The Fledgling Fund was founded in 2005 by former Harvard professor Dianna Barrett. Since its inception, the Fledgling Fund has given $14 million to over 400 different projects. The goal of the organization is to promote left-wing advocacy filmmaking. The organization has supported film projects promoting environmentalism and anti-agriculture conspiracies, supporting left-wing conceptions of gender politics, advocating for illegal immigrants, and defending other left-wing agenda items.
One of the most prominent films that the Fledgling Fund backed is the controversial Josh Fox film Gasland. The film purports show how the practice of hydraulic fracturing for natural gas extraction is unsafe.
The anti-agriculture propaganda films Seed: The Untold Story and GMO OMG received a Fledgling Fund grant. Seed: The Untold Story criticizes agricultural business and their development of genetically modified crops declaring them dangerous, contrary to the conclusions of scientific authorities. GMO OMG by Jeremy Seifert similarly claims that genetically modified crops can be harmful and tries shed light on how many foods produced from these crops are in modern food. A writer at Scientific American called the film “intellectually lazy and, at times, emotionally manipulative” and suggested that it “detracts from the public understanding of GMOs [genetically modified organisms].”

> Assignment
Please explain, from the Fledgling Fund text, why it says Seed: The Untold Story goes against scientific authorities.

> Records provided
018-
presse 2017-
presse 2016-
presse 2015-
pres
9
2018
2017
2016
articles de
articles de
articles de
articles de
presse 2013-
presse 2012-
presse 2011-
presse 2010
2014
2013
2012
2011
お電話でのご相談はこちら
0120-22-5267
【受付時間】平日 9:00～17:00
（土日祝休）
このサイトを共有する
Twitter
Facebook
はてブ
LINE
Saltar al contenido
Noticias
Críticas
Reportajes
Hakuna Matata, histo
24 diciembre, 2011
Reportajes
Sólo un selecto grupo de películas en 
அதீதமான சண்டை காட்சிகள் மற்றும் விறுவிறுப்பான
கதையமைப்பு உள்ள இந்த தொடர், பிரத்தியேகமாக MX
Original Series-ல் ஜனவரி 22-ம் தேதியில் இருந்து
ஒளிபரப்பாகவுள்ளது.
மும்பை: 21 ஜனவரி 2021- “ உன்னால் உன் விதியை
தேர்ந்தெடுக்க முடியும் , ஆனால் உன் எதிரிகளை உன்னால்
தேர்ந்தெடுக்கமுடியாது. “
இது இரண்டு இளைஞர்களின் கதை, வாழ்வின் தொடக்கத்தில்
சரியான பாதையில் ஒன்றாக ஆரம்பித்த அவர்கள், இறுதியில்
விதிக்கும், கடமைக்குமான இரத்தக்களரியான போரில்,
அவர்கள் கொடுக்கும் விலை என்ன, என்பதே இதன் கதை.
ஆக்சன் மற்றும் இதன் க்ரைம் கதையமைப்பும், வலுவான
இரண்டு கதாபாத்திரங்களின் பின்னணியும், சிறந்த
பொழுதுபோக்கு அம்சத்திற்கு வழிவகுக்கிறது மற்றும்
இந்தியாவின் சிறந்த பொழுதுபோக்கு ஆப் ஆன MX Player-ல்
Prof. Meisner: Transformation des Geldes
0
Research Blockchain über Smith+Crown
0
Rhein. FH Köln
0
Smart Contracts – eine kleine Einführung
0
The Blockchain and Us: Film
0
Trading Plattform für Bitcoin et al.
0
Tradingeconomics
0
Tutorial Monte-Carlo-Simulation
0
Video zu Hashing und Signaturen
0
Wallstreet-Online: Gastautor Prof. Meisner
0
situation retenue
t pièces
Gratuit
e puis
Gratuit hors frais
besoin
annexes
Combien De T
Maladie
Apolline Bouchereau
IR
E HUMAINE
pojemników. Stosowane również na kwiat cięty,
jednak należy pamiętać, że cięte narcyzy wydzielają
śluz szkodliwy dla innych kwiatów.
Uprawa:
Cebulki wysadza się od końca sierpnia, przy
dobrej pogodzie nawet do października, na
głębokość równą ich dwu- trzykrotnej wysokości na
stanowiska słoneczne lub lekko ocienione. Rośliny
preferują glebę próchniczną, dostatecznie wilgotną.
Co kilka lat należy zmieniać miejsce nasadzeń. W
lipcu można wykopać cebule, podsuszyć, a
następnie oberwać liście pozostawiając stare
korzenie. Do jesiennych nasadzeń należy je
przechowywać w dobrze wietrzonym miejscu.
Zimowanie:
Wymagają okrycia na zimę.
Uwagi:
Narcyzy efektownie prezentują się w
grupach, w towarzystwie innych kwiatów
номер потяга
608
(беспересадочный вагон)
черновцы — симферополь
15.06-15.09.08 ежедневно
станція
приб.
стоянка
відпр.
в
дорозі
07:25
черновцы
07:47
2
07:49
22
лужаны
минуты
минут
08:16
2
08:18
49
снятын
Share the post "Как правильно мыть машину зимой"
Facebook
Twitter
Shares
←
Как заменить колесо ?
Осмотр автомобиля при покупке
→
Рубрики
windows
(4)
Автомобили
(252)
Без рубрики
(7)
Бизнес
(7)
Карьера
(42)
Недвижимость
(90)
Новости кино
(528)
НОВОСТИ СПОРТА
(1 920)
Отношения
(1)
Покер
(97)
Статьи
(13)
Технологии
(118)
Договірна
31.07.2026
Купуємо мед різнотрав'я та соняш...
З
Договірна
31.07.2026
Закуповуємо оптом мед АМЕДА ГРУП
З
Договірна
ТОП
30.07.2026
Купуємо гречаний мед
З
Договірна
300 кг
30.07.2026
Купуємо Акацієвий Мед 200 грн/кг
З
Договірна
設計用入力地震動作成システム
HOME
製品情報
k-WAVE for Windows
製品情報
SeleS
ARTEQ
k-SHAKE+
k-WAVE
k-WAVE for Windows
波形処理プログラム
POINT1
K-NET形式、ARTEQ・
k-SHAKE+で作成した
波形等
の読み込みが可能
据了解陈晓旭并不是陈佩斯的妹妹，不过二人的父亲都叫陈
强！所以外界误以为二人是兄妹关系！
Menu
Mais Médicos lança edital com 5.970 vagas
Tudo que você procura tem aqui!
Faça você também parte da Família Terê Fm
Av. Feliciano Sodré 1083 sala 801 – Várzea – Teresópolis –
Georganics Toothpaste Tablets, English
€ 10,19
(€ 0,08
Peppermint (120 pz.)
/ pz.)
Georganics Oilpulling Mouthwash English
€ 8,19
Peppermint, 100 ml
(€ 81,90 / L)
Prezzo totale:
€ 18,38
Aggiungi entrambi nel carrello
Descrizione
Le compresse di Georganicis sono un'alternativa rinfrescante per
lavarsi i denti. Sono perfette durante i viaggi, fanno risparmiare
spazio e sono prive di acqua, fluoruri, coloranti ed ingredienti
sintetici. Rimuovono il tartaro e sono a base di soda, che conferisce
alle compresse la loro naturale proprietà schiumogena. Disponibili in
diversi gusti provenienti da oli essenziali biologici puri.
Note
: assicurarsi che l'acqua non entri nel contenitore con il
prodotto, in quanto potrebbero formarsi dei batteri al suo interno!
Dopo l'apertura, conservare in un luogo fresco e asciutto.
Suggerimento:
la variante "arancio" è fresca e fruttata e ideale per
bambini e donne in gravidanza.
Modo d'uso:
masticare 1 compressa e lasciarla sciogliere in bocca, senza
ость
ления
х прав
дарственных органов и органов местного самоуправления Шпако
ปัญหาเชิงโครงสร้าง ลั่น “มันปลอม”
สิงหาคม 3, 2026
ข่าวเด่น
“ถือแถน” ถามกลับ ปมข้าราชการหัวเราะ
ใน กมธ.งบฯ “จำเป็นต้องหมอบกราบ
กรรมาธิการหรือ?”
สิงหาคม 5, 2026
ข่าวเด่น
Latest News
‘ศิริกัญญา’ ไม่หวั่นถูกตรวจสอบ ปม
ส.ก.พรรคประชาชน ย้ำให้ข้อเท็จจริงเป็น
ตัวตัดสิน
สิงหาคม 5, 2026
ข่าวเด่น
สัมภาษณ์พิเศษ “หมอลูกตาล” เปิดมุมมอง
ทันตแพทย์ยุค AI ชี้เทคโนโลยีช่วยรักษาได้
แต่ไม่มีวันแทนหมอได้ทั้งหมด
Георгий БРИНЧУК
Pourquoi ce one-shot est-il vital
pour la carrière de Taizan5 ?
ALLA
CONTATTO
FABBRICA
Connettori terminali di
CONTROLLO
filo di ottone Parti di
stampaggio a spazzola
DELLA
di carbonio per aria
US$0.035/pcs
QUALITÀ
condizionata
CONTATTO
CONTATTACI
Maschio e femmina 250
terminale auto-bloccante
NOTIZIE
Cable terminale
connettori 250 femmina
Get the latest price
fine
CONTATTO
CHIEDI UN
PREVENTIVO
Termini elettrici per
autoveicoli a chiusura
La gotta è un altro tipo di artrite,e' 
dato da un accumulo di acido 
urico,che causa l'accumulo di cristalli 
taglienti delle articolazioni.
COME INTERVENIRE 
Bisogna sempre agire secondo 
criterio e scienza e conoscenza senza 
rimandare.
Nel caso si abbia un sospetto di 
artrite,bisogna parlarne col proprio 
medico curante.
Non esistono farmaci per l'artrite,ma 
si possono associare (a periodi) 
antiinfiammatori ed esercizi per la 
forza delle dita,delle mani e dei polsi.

> Answer to this exercise
Seed: The Untold Story criticizes agricultural business for developing genetically modified crops and declares those crops dangerous. The text states that this claim is contrary to the conclusions of scientific authorities.